È ben conosciuto il suo ruolo nello sviluppo di problemi cardiaci, digestivi o di disturbi del sonno. Meno nota, invece, è la sua connessione diretta con la salute dell’udito.
Ansia, tensioni emotive e stress prolungato possono compromettere la percezione dei suoni e favorire l’insorgenza di disturbi come l’acufene. Capire questa correlazione è fondamentale per intervenire in tempo e preservare il benessere uditivo e generale.
Lo stress cronico ha un impatto significativo sulla capacità di sentire correttamente.
Sotto pressione, il corpo libera cortisolo e altri ormoni che alterano il normale flusso sanguigno.
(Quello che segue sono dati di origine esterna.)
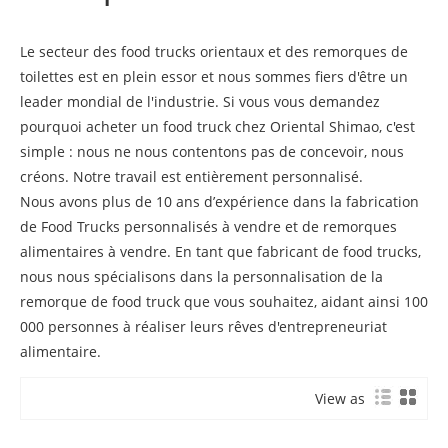
Le secteur des food trucks orientaux et des remorques de
toilettes est en plein essor et nous sommes fiers d'être un
leader mondial de l'industrie. Si vous vous demandez
pourquoi acheter un food truck chez Oriental Shimao, c'est
simple : nous ne nous contentons pas de concevoir, nous
créons. Notre travail est entièrement personnalisé.
Nous avons plus de 10 ans d’expérience dans la fabrication
de Food Trucks personnalisés à vendre et de remorques
alimentaires à vendre. En tant que fabricant de food trucks,
nous nous spécialisons dans la personnalisation de la
remorque de food truck que vous souhaitez, aidant ainsi 100
000 personnes à réaliser leurs rêves d'entrepreneuriat
alimentaire.
View as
Una buona irrorazione sanguigna è indispensabile per la salute delle cellule ciliate dell’orecchio interno, responsabili della trasformazione dei suoni in impulsi elettrici per il cervello.
Quando la circolazione sanguigna viene compromessa, queste cellule delicate possono danneggiarsi, portando a un deterioramento parziale o totale dell’udito.
Inoltre, momenti di forte stress possono causare temporanee alterazioni dell’udito, come una sensazione di orecchio ovattato o di perdita momentanea della capacità uditiva, disturbi che di solito si risolvono una volta alleviata la tensione emotiva.
Uno dei problemi più diffusi legati allo stress è l’acufene, percepito come un ronzio o un fischio nelle orecchie senza una fonte esterna reale.
Lo stress può essere sia un elemento scatenante dell’acufene sia un fattore che ne peggiora la percezione, alimentando un ciclo continuo di disagio.
Il sistema nervoso, iperattivato dallo stress, tende ad amplificare i segnali provenienti dall’orecchio interno, interpretandoli come suoni fastidiosi.
La buona notizia è che esistono trattamenti efficaci per alleviare questo disturbo:
tecniche di rilassamento, pratiche come lo yoga e strategie per la gestione dello stress aiutano a ridurre l’acufene e a migliorare il benessere complessivo.
Anche strumenti come i generatori di rumore bianco o l’uso di apparecchi acustici possono migliorare questo disturbo.
Prendersi cura del proprio udito significa anche saper gestire le tensioni quotidiane.
Non sottovalutare i campanelli d’allarme: se noti ronzii persistenti o difficoltà di ascolto, è importante rivolgersi subito a un esperto.
Intervenire tempestivamente permette non solo di migliorare la qualità della vita, ma anche di prevenire danni più seri.